Stored data:

_ _ _ _

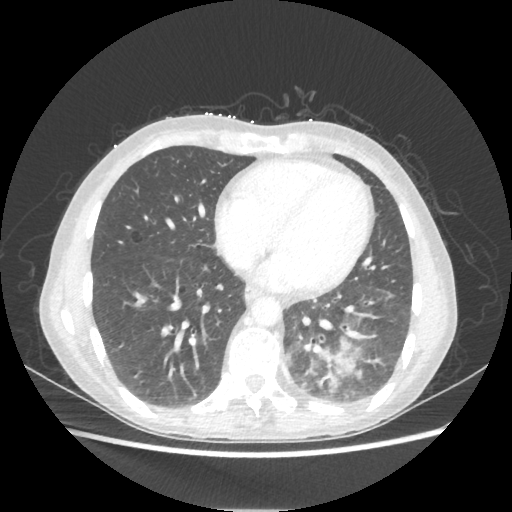
Chest CT, one axial slice; position 83 of 221 along the scan axis; lung window (W 1500 / L -600 HU); 1.25 mm slice thickness; 512 × 512 image matrix, field of view 360 × 360 mm. Patient: female, 53 years. From the clinical record (not read from this slice): clinical TNM (as recorded): T3 N0 M0.
Structures marked on this image (rectangle marked by the reading radiologist):
- lung tumour (recorded histology: adenocarcinoma): bounding box <314,339,355,386> (left, top, right, bottom; pixels)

_ _ _ _

Problem statement: State the number of lines above that contain "lung". Write nothing besides it.

Answer box: 2